Tugas Diberikan A:
Menurut teks tentang HMI di bawah ini, siapa yang memprakarsai berdirinya organisasi tersebut?

Teks Bacaan:
▬▬▬▬▬▬▬▬▬▬

Gbr: Abdullah Batara
YakusaBlog- Sebelum
penulis mengajak untuk membahas judul diatas ada baiknya kita merekonstruksi
pemikiran dan ingatan kita mengenai organisasi yang sudah berumur tujuh puluh
tahun ini. Saya secara pribadi berterima kasih kepada Allah SWT. yang masih
membiarkan HMI tetap ada dalam bumi pertiwi Bhinneka Tungga Ika sampai
sekarang. Terima kasih juga kepada Badko HMI Sumatera Utara yang memberikan
lapangan sedekah Jariyah bagi kader
HMI se-Sumatera Utara untuk menyampaikan gagasannya dalam bentuk tulisan.
Organisasi
yang bernama Himpunan Mahasiswa Islam (HMI) ini sudah tidak lagi berusia muda
dan terkesan sudah memasuki tahap peningkatan dan pengembangan yang lebih
serius. Jangan sampai organisasi yang berdirinya diprakarsai oleh Lafran Pane
tujuh puluh tahun silam mendapat julukan “The
Sick Man of Indonesia” seperti kesultanan Utsmani (Ottoman Empire) dimasa silam, dengan melihat potensi besar yang
dimiliki oleh HMI dan juga kekuatan yang dimiliki HMI, namun organisasi ini
tidak memiliki pengaruh yang besar baik dihadapan stake holder Republik ini, ataupun di tengah masyarakat.

▬▬▬▬▬▬▬▬▬▬

Entri Tercantum:
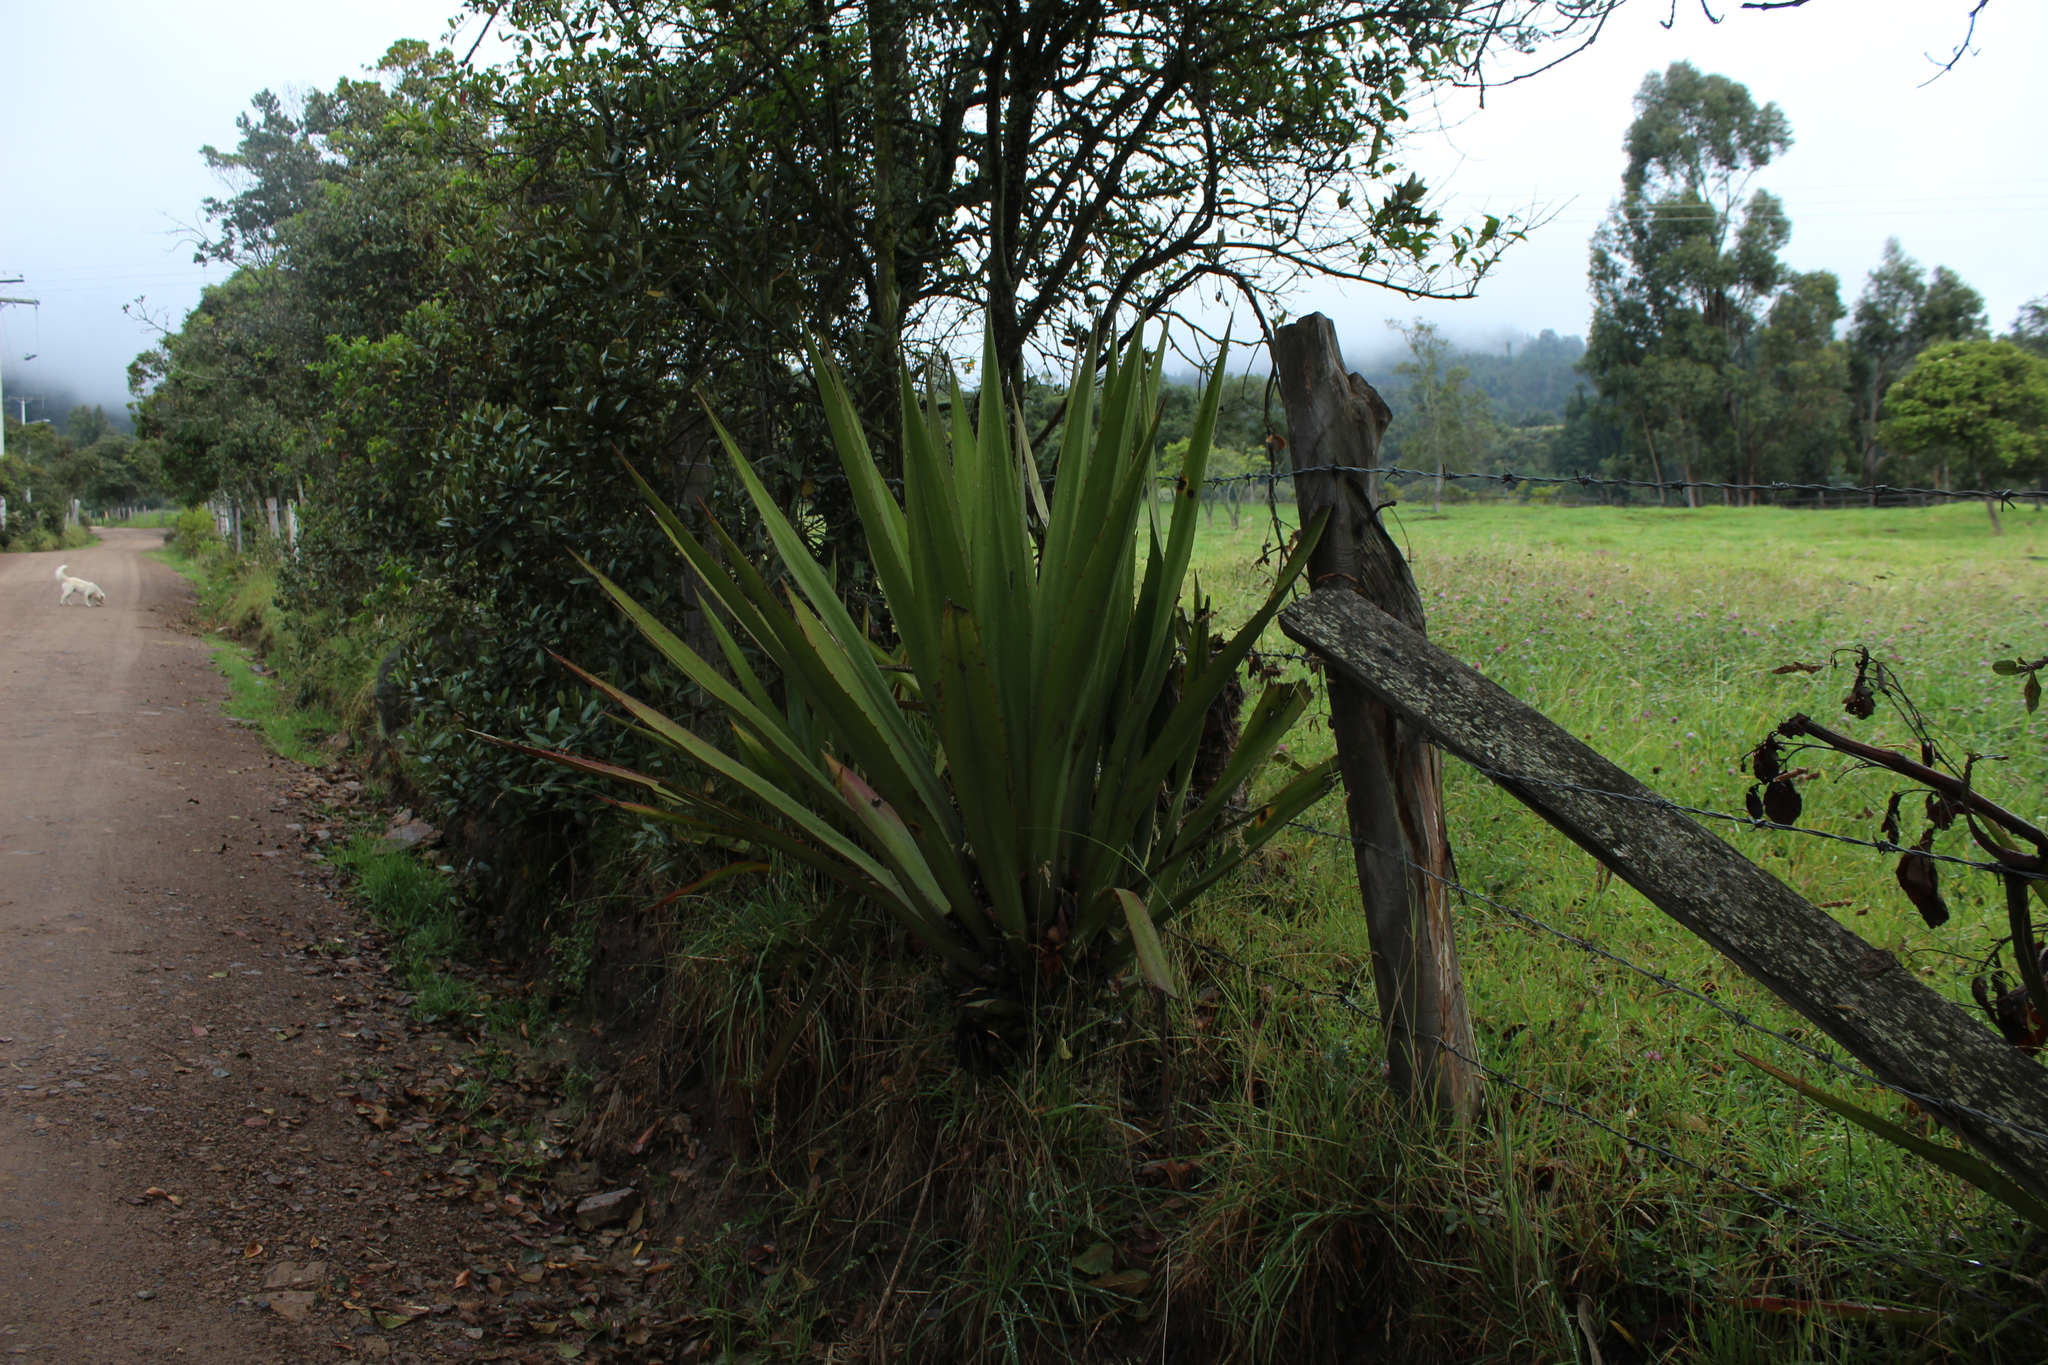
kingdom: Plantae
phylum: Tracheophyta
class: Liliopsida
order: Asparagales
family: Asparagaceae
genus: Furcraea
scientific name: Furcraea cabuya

▬▬▬▬▬▬▬▬▬▬

Tugas Diberikan B:
Tukar "scientific name" dengan "nama ilmiah" di semua baris entri klasifikasi di atas, lalu tulis ulang baris-baris itu tanpa perubahan lain. Jangan sertakan gambar dalam jawaban.

Jawaban Lengkap A:
Lafran Pane.

Jawaban Lengkap B:
kingdom: Plantae
phylum: Tracheophyta
class: Liliopsida
order: Asparagales
family: Asparagaceae
genus: Furcraea
nama ilmiah: Furcraea cabuya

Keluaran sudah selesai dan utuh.